■ What to produce ■
Tally the lines below that contain "text". The number is the whole answer.

(Stored items)
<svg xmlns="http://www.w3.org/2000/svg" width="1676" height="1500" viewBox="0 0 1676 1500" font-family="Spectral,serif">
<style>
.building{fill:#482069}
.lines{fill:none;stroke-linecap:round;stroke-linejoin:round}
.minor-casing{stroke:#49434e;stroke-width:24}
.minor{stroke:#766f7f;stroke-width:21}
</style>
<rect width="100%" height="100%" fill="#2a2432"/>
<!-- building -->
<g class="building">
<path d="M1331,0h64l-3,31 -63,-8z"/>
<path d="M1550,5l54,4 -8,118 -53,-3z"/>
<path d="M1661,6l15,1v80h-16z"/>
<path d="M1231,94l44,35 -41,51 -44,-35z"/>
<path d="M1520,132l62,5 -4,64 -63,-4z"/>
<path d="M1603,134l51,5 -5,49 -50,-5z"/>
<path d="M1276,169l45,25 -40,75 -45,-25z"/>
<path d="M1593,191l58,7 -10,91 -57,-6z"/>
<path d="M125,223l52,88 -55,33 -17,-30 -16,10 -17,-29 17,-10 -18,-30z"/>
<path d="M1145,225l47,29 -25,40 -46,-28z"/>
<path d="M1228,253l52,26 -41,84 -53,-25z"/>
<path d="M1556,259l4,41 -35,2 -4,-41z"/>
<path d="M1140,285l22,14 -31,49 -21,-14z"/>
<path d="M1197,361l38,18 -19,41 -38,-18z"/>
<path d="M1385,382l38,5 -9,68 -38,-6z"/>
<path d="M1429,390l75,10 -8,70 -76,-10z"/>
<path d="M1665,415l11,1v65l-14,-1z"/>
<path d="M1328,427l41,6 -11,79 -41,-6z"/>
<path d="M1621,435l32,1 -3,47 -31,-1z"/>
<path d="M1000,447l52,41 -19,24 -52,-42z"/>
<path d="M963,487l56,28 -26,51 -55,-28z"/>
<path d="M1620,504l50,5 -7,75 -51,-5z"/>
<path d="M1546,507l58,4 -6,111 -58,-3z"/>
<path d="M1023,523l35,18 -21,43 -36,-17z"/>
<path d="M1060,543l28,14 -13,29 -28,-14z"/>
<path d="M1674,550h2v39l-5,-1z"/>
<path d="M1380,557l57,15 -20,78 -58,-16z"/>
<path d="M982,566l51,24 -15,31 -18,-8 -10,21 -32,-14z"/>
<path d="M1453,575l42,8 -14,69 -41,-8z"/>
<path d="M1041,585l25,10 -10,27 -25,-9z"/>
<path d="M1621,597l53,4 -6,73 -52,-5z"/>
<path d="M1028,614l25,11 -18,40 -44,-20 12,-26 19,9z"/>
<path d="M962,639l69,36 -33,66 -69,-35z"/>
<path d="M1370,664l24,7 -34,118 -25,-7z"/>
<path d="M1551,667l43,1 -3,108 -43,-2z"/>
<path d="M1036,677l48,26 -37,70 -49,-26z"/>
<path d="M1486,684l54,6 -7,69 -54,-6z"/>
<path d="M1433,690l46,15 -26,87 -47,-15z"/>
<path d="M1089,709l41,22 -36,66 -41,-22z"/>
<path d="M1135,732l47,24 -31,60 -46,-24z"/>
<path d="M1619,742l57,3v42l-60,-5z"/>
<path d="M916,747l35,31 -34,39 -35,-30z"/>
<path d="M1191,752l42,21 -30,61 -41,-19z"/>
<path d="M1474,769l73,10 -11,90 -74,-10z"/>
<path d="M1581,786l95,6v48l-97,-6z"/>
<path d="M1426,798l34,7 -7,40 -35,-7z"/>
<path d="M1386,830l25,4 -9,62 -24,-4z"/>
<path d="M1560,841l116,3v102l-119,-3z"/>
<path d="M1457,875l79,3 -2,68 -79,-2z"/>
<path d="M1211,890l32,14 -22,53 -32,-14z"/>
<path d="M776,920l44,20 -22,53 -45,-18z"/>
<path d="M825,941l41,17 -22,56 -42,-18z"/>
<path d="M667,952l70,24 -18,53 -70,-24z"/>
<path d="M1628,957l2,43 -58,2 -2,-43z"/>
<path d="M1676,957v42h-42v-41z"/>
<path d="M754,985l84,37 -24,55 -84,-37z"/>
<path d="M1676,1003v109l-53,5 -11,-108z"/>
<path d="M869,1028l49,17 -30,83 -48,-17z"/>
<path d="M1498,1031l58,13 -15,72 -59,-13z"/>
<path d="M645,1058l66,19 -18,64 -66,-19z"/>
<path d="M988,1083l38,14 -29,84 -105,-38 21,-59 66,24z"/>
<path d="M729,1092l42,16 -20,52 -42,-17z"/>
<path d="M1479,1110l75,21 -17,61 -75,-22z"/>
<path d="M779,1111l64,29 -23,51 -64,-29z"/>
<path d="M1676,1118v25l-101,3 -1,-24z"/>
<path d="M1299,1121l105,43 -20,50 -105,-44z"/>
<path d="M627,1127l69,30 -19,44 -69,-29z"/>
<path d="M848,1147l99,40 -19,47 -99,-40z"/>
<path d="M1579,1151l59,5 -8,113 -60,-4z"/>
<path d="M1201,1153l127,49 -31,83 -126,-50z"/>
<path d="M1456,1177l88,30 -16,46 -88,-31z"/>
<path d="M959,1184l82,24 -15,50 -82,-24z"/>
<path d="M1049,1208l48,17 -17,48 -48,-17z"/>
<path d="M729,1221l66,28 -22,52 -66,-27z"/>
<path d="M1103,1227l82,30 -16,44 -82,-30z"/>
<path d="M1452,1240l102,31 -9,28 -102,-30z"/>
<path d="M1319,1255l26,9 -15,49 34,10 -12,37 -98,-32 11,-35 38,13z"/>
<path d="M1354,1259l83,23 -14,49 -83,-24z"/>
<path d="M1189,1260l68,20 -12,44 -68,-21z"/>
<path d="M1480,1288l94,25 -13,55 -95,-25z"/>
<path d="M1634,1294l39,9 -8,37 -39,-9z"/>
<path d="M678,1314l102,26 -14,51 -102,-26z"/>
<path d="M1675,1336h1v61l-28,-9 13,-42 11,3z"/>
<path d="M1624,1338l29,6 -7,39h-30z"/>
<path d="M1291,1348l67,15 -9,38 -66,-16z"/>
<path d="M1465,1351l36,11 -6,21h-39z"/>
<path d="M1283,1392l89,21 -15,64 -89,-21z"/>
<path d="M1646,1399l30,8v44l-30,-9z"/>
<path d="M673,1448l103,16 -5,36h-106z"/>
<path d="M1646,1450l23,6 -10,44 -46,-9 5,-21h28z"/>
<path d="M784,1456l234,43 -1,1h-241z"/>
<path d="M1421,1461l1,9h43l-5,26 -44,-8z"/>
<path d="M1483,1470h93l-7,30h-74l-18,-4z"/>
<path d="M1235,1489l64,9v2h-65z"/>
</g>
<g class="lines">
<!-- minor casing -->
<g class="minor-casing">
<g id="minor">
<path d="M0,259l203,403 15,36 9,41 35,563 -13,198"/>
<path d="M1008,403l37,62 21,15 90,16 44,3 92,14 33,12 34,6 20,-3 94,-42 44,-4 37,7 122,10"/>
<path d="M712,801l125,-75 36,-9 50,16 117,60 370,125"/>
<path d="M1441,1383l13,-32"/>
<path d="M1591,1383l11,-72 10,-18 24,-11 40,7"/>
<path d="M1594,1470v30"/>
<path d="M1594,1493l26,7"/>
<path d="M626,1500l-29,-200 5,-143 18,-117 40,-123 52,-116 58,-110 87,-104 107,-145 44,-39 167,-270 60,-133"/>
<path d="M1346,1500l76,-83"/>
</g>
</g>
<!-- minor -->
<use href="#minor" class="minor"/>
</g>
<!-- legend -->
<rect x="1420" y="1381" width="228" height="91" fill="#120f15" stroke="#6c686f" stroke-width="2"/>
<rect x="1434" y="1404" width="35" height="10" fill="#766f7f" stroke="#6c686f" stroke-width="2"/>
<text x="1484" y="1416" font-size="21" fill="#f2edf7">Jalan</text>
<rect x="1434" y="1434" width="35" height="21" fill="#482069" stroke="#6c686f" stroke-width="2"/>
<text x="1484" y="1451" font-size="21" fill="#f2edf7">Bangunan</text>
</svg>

■ Expected output ■
2